The group — Community Service Society of New York — has been issuing a series of reports and studies examining the impact of what it calls “extraordinary” medical debt collection practices on consumers. A copy of the latest report can be accessed by clicking here.
The report is an attempt to get Gov. Hochul to sign Bill S6522A into law, which would ban wage garnishments and imposing liens when attempting to collect on unpaid medical debts. The bill has passed the state legislature and is awaiting the governor’s signature or veto.
CSS sampled wage garnishments at five New York nonprofit hospitals, which filed more than 12,000 lawsuits between 2015 and 2020. That total accounted for 23% of all hospital lawsuits brought during that span. Sampling 1,600 garnishments from those cases, the report concluded that 24% of indebted patients worked in healthcare and social service agencies, 20% worked in manufacturing, and 15% worked in retail.
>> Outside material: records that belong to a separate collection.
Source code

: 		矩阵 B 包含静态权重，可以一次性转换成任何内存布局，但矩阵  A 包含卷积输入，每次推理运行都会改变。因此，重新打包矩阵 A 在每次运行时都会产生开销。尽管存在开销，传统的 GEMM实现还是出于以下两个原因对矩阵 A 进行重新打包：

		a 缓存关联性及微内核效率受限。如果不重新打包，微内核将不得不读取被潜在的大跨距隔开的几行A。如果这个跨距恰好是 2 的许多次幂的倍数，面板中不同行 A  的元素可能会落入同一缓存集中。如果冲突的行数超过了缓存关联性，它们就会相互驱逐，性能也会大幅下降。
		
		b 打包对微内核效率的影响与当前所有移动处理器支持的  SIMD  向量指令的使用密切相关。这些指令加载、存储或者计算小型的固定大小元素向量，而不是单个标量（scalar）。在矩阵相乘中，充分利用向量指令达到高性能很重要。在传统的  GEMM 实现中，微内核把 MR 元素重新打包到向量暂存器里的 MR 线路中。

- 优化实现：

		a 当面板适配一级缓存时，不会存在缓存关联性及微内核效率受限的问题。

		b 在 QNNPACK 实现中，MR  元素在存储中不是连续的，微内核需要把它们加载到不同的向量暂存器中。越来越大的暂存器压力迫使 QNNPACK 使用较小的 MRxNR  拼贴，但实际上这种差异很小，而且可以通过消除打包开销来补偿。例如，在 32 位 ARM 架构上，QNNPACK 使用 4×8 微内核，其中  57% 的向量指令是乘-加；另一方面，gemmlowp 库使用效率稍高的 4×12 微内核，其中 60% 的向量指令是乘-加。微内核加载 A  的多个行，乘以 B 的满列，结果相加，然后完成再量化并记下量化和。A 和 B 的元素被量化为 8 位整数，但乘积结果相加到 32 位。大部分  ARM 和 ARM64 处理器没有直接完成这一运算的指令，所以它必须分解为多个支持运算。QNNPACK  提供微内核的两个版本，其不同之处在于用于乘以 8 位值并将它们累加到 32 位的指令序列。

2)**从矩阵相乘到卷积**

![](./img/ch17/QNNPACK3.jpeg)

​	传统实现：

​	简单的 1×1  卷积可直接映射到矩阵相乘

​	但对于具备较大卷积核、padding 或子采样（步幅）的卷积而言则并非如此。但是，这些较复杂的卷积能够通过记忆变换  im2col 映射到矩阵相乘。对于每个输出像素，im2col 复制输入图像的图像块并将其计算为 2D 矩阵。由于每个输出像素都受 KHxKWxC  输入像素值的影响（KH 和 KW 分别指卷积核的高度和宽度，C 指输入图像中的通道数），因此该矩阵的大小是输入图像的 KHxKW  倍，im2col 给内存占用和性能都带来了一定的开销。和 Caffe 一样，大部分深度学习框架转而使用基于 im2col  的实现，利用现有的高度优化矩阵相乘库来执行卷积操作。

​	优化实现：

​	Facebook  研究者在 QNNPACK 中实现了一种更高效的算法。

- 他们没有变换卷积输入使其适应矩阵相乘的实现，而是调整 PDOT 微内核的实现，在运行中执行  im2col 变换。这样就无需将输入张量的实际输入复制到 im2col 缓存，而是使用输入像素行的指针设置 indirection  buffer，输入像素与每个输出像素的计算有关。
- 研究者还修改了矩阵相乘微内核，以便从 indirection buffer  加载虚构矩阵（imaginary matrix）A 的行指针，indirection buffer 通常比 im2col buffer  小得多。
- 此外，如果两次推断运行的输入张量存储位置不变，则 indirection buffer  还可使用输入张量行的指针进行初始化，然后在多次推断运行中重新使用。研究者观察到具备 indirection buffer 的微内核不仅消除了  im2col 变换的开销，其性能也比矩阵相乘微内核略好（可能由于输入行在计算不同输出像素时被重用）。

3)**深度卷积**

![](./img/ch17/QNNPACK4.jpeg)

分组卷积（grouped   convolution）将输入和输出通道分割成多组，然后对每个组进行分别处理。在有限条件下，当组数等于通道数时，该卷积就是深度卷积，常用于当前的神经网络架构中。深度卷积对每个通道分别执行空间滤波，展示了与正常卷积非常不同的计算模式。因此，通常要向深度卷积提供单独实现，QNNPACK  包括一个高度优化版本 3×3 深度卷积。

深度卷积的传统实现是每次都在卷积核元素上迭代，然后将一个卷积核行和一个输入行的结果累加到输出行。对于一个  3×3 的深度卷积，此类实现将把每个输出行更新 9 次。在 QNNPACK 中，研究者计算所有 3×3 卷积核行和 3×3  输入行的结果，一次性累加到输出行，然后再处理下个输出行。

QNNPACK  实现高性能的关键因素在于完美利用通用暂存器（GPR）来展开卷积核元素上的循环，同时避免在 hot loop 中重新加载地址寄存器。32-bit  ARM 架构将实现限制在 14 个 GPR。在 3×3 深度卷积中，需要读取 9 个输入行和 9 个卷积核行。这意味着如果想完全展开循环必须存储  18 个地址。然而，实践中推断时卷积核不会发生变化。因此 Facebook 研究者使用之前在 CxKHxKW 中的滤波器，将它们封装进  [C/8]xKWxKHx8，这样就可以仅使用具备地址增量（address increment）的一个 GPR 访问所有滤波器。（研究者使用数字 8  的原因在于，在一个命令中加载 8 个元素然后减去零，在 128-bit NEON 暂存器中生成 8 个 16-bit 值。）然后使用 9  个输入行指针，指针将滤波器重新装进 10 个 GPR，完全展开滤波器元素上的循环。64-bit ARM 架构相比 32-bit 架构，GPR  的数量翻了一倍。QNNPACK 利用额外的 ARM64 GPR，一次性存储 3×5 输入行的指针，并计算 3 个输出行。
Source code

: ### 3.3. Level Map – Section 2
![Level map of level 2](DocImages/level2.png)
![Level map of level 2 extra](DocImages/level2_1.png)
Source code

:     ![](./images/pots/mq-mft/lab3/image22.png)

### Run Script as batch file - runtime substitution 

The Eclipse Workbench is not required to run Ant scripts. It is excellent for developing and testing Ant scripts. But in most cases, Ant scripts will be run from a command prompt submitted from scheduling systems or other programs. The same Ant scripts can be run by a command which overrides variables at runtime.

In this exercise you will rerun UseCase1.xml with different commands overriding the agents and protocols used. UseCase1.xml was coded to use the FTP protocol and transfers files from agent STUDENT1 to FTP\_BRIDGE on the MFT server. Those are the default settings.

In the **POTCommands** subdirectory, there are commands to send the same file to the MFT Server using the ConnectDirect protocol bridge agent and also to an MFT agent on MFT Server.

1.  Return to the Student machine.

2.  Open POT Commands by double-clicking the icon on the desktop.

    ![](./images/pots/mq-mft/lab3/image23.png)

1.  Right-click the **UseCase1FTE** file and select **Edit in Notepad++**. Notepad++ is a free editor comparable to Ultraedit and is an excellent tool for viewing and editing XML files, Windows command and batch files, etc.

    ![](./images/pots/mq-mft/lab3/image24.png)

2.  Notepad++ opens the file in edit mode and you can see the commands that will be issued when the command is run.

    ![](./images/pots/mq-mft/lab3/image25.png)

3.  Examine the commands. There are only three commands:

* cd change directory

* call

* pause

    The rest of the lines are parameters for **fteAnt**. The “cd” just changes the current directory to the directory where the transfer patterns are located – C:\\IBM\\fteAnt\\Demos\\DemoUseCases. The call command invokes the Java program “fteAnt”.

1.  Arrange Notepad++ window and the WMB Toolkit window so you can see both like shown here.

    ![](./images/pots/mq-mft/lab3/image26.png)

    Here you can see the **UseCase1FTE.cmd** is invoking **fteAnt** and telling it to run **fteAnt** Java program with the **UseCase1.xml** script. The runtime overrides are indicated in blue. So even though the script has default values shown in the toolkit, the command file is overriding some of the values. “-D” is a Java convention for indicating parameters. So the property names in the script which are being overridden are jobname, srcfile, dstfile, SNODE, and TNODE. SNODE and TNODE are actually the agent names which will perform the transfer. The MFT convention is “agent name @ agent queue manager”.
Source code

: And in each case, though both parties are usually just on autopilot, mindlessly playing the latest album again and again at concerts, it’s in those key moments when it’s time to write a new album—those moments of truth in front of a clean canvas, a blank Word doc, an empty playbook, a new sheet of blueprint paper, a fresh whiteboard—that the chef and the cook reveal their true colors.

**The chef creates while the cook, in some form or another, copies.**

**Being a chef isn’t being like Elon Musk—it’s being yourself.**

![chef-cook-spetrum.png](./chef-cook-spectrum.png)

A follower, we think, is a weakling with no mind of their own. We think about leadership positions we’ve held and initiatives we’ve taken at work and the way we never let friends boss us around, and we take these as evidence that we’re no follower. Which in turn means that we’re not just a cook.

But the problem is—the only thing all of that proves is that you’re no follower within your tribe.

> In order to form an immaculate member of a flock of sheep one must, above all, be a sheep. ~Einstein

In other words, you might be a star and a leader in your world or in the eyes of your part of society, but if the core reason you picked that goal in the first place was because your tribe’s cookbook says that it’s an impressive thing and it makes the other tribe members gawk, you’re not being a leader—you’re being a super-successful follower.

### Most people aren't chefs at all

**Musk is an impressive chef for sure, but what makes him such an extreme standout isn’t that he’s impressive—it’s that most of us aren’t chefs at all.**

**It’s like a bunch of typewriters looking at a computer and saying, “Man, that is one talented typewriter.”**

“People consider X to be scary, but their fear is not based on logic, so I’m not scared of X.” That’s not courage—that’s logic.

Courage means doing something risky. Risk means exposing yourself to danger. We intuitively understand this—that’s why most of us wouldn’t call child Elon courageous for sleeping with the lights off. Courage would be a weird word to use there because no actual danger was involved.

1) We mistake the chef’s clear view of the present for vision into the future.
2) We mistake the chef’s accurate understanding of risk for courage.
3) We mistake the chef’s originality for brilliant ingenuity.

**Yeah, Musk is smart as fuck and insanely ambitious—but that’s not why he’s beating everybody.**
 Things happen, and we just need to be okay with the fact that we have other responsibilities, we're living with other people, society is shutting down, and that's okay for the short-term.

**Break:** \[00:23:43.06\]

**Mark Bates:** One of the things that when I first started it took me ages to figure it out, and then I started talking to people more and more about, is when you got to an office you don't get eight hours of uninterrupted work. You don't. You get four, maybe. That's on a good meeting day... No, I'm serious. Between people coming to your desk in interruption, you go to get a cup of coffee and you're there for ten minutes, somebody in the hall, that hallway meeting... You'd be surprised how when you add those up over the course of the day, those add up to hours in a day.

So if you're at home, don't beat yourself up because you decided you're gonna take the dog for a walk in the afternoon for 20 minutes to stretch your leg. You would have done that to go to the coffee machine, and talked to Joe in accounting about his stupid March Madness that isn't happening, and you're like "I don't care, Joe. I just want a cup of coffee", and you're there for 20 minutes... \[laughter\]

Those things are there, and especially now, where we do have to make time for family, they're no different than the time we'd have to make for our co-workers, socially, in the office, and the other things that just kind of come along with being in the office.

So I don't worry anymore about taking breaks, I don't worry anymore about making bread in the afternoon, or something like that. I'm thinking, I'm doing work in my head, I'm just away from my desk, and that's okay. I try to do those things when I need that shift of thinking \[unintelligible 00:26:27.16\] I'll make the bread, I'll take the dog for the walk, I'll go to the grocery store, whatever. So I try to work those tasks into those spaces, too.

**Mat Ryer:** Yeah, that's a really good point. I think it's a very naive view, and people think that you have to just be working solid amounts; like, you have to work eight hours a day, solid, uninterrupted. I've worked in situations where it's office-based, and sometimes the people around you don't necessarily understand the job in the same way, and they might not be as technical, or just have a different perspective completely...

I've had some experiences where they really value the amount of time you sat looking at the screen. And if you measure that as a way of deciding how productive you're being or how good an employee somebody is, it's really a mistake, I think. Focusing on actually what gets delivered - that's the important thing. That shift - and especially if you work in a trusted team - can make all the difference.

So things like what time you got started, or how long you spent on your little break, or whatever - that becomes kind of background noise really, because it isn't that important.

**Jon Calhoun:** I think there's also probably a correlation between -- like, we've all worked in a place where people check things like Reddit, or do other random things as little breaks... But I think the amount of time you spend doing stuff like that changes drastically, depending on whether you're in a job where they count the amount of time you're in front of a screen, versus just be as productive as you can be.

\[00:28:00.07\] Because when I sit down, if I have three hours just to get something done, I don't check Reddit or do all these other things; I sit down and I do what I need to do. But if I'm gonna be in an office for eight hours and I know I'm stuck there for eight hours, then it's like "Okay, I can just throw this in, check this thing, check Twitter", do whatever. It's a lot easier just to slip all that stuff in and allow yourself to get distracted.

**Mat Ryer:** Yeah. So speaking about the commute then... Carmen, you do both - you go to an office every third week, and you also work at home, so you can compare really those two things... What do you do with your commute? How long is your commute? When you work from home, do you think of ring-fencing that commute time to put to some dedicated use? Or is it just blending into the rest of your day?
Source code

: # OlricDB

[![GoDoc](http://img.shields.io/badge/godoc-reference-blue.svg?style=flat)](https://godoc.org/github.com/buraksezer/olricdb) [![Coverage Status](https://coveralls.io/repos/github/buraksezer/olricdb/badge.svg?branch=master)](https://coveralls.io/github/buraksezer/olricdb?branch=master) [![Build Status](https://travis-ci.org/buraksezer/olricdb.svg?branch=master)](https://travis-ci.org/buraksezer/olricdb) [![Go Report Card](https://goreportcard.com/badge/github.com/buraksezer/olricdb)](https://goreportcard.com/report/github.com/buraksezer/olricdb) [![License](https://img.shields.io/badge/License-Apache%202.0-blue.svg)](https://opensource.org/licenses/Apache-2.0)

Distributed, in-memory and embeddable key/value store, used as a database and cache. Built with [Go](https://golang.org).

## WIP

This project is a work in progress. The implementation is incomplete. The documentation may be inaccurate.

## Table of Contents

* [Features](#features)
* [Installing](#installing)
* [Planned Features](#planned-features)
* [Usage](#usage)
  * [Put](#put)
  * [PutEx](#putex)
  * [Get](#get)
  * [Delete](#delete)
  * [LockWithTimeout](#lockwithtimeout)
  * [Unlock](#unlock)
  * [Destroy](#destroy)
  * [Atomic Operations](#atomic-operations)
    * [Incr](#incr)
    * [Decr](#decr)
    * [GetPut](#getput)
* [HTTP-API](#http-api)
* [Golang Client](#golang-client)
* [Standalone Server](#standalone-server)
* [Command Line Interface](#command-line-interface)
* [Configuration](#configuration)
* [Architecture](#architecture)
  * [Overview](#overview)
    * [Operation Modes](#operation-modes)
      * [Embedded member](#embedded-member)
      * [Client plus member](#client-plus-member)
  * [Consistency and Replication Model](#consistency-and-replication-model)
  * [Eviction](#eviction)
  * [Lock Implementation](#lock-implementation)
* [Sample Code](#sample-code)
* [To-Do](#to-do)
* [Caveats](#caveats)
“Inflation’s out of control,” said Elisabeth Benjamin, vice president of health initiatives at CSS and one of the authors of the report, in a published report. “Wages don’t really go very far, especially for low-wage workers, and having a punishing 10% gross family wage garnishment is just a bridge too far for many people.”
The report concludes that garnishments for medical debt should be banned and that financial assistance laws in New York should be changed to allow anyone earning up to 600% of the federal poverty limit to be eligible.